Jacob, après avoir eu le dessus sur l’ange d’Essav et avoir convaincu Essav lui-même de sa sincérité, a cherché à transmettre à sa postérité l’approche véritable que nous devons cultiver face aux biens matériels.

Jacob a voulu que ce message soit transmis d’une manière percutante.

Jacob a donc construit un lieu d’étude qui soit solide, véritable construction en pierre ; et ses biens matériels, ils les a protégés seulement avec des souccoth (cabanes), afin de différencier clairement l’essentiel de l’accessoire.

Nous comprenons mieux à présent pourquoi la Thora précise le nom donné à cet endroit par Jacob. Car pourquoi Jacob donna à ce lieu le nom des cabanes destinées à abriter son troupeau ? Comment comprendre que des enclos temporaires avaient une telle importance aux yeux de notre patriarche qu’il nomma un lieu en leur souvenir ?

Si Jacob conserva le souvenir de ces cabanes pour l’éternité, c’est qu’il chercha à nous transmettre l’enseignement qui en découle :

pour s’inscrire dans la réelle descendance des patriarches, il faut savoir ne pas investir dans l’accessoire, si ce n’est pour assurer le minimum vital.

Pour clore ce sujet, nous citerons l’auteur du « Niflaoth Mithorath Hachem », qui fait une découverte dans le livre de Josué.

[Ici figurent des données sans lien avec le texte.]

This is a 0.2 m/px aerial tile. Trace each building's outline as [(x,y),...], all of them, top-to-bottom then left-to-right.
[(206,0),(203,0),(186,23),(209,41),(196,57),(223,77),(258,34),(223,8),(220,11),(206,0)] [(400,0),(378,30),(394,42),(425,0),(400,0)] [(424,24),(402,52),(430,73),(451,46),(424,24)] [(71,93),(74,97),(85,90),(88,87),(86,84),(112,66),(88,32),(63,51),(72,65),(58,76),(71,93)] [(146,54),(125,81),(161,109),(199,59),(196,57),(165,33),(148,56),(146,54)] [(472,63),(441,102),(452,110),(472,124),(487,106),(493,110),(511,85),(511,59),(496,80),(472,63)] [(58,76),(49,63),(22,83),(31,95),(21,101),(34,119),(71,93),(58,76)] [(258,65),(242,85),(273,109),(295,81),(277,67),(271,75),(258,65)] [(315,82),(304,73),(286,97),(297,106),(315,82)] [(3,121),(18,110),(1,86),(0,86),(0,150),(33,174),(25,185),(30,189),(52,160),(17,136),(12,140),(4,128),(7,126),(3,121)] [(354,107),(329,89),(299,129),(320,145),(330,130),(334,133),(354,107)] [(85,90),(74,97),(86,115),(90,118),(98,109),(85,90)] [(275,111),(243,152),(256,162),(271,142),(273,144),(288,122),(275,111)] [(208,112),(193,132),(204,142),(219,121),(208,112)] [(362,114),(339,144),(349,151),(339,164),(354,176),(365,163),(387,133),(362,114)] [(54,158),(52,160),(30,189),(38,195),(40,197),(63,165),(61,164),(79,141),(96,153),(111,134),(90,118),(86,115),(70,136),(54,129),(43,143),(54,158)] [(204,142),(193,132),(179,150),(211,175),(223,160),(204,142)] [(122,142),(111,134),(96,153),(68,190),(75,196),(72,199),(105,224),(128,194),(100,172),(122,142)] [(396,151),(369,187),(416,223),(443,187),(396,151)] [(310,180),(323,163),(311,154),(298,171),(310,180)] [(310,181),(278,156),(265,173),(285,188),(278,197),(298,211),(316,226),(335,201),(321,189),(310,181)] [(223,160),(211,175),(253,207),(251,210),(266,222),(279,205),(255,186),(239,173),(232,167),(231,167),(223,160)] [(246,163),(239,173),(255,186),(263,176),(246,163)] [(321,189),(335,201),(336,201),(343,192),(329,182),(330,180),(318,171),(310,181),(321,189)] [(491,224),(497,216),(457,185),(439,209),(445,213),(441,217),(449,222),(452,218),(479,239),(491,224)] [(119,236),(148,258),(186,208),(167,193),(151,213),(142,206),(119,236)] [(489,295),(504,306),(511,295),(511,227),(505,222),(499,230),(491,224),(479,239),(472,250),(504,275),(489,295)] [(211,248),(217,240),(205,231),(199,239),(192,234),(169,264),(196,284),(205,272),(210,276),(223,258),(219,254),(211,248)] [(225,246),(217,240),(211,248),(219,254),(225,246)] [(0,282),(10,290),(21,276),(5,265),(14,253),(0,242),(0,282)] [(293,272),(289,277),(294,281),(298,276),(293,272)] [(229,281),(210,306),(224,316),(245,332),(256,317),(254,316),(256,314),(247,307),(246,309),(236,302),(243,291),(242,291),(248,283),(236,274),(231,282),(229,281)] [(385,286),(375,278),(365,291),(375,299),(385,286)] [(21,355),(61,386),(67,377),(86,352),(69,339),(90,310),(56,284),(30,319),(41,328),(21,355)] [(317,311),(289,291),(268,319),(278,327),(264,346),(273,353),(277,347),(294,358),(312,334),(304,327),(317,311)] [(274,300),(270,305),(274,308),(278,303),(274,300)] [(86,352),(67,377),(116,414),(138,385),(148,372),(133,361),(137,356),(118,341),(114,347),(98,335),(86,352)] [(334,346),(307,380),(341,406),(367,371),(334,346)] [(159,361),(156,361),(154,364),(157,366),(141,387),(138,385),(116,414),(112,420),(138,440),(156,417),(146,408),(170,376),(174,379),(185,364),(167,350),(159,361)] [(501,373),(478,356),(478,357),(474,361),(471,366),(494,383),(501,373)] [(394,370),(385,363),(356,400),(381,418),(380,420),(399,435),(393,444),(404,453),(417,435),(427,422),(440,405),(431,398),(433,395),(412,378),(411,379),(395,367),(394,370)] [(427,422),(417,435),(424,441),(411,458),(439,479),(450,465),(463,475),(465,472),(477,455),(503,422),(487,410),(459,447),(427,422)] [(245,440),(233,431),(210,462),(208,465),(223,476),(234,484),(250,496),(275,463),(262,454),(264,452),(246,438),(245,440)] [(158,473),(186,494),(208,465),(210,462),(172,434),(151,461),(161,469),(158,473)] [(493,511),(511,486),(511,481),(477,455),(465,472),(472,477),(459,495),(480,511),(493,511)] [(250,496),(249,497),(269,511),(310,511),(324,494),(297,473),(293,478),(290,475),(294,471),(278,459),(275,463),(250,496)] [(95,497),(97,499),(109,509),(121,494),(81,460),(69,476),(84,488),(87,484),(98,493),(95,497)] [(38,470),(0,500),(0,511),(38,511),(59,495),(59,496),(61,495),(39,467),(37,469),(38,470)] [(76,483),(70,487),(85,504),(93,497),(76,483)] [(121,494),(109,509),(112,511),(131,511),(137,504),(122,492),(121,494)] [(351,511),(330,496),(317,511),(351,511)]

Au moment du partage de la terre d’Israël, le lieu appelé

Souccoth

est attribué à la tribu de Gad (cf Josué 13 ; 27) !

Cela n’est pas fortuit.

La protection de D.ieu

Comme nous l’avons développé dans le dvar Thora sur la Paracha Matoth-Massé, Moïse avait senti un attachement dangereux aux biens matériels chez les tribus de Réouven et de Gad, ainsi qu’une dérive par laquelle l’essentiel et l’accessoire étaient inversés.

Si l’un des lieux attribués à la tribu de Gad s’appelle Souccoth, c’est pour rappeler à cette tribu, mais aussi à toute la descendance de Jacob, que les biens de ce monde n’ont de raison d’être que s’ils sont considérés comme un moyen pour accéder au monde futur, en nous permettant de réaliser notre mission.

En aucun cas, ces biens ne doivent devenir un but en soi.

Le rapport entre les Souccoth de Jacob et la fête du même nom dont parle Rabbi Yéhouda Ben Haroch, est à présent saisissant.

A travers les générations, Jacob nous livre son enseignement et son approche du monde.

C’est l’essence même de la fête de Souccoth, pendant laquelle la Thora nous enjoint à quitter notre demeure fixe pour une habitation temporaire et précaire.

Il ne faut pas voir dans les biens matériels un but en soi, une sécurité. Et il faut encore moins s’y attacher.

C’est dans la soucca que nous sentirons véritablement la précarité de ce monde et son but véritable, celui de nous préparer au monde futur.

Et c’est dans la soucca que nous sentirons véritablement la protection et la présence de D.ieu.